Beginning at the line that mentions "For every layout", retype the rest of the records below exactly. Pictures are not part of the copy.
━━━━━━━━━━━━━━━━
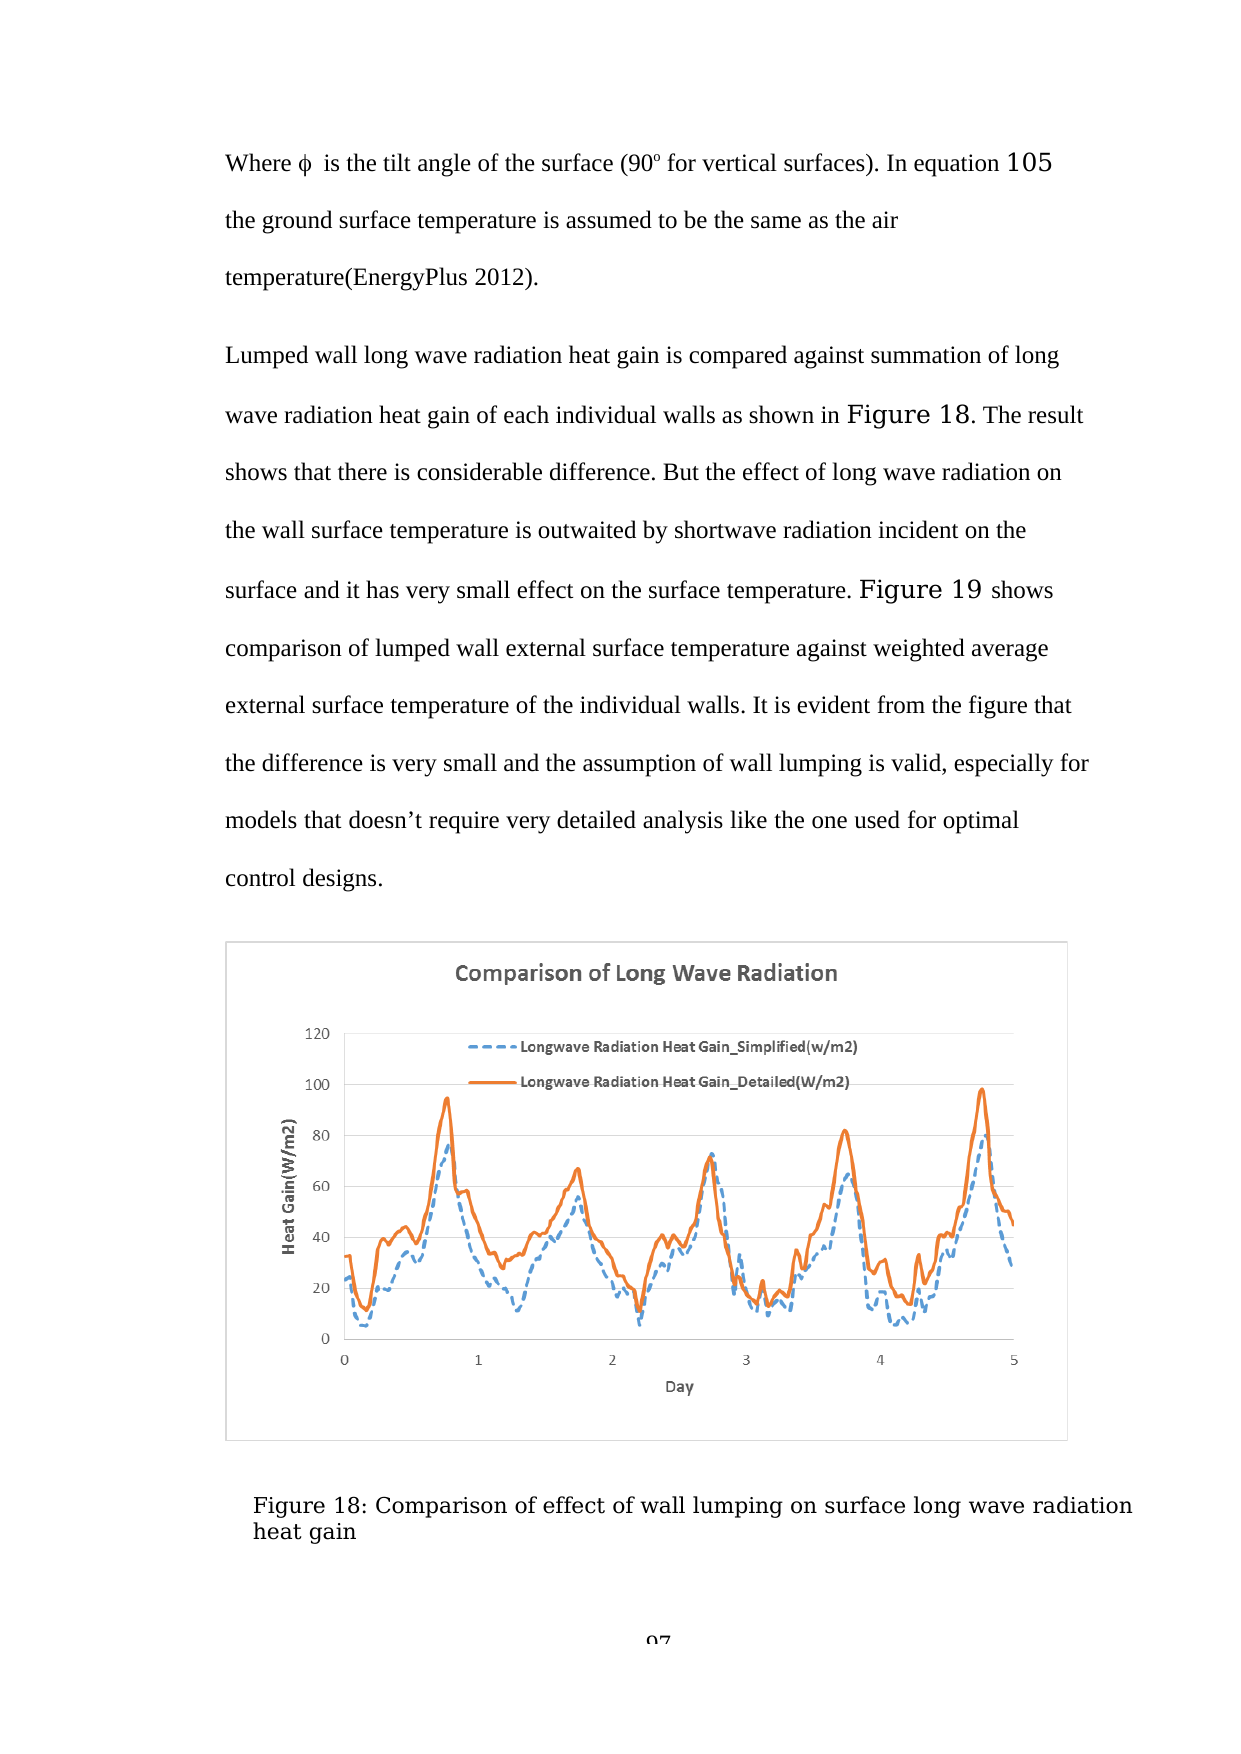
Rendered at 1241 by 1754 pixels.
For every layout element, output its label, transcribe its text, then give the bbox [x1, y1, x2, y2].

text Where  is the tilt angle of the surface (90o for vertical surfaces). In equation 105 the ground surface temperature is assumed to be the same as the air temperature(EnergyPlus 2012). [225, 146, 1070, 291]
text Lumped wall long wave radiation heat gain is compared against summation of long wave radiation heat gain of each individual walls as shown in Figure 18. The result shows that there is considerable difference. But the effect of long wave radiation on the wall surface temperature is outwaited by shortwave radiation incident on the surface and it has very small effect on the surface temperature. Figure 19 shows comparison of lumped wall external surface temperature against weighted average external surface temperature of the individual walls. It is evident from the figure that the difference is very small and the assumption of wall lumping is valid, especially for models that doesn’t require very detailed analysis like the one used for optimal control designs. [225, 340, 1089, 891]
text Figure 18: Comparison of effect of wall lumping on surface long wave radiation heat gain [253, 1491, 1178, 1544]
picture [225, 941, 1068, 1441]
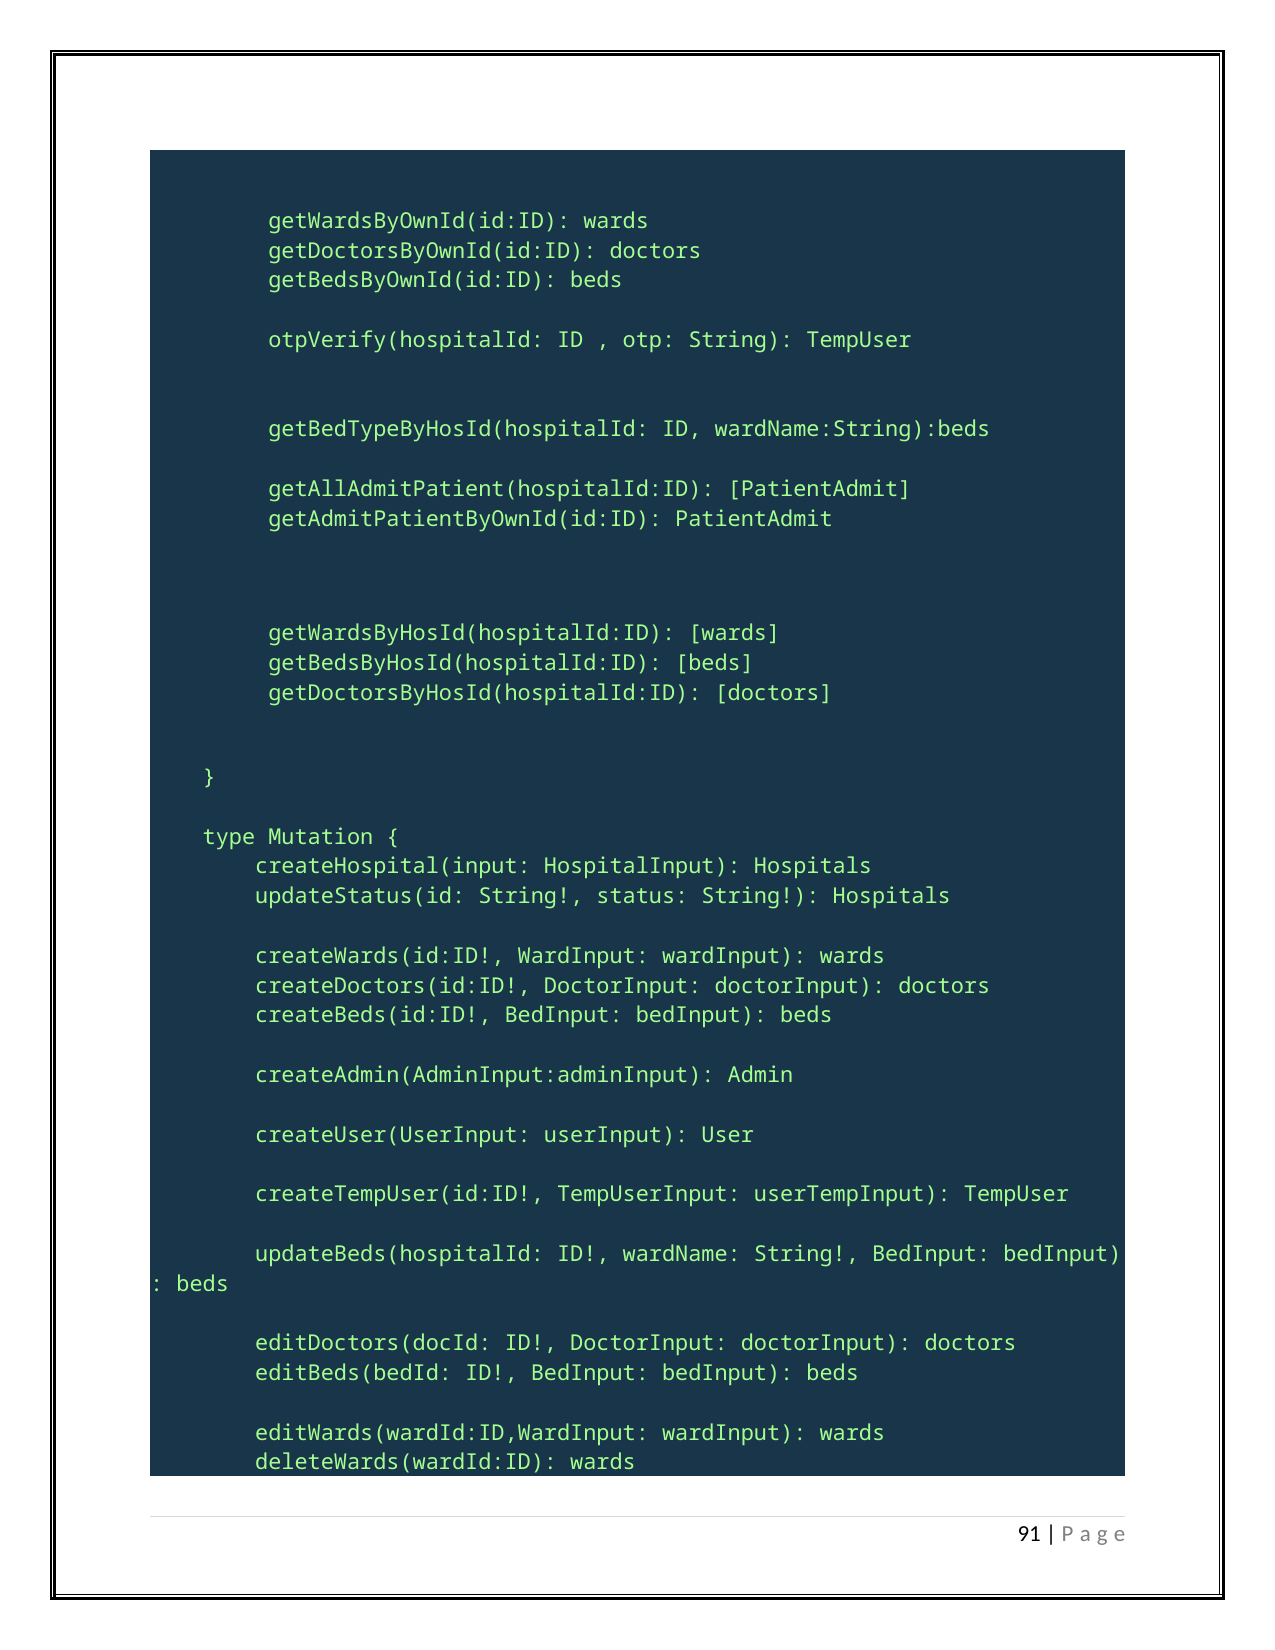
━━━━━━━━━━━━━━━━
## Result below
For every layout element, output its label, transcribe its text, then give the bbox [x1, y1, x2, y2].

text Where  is the tilt angle of the surface (90o for vertical surfaces). In equation 105 the ground surface temperature is assumed to be the same as the air temperature(EnergyPlus 2012). [225, 146, 1070, 291]
text Lumped wall long wave radiation heat gain is compared against summation of long wave radiation heat gain of each individual walls as shown in Figure 18. The result shows that there is considerable difference. But the effect of long wave radiation on the wall surface temperature is outwaited by shortwave radiation incident on the surface and it has very small effect on the surface temperature. Figure 19 shows comparison of lumped wall external surface temperature against weighted average external surface temperature of the individual walls. It is evident from the figure that the difference is very small and the assumption of wall lumping is valid, especially for models that doesn’t require very detailed analysis like the one used for optimal control designs. [225, 340, 1089, 891]
text Figure 18: Comparison of effect of wall lumping on surface long wave radiation heat gain [253, 1491, 1178, 1544]
picture [225, 941, 1068, 1441]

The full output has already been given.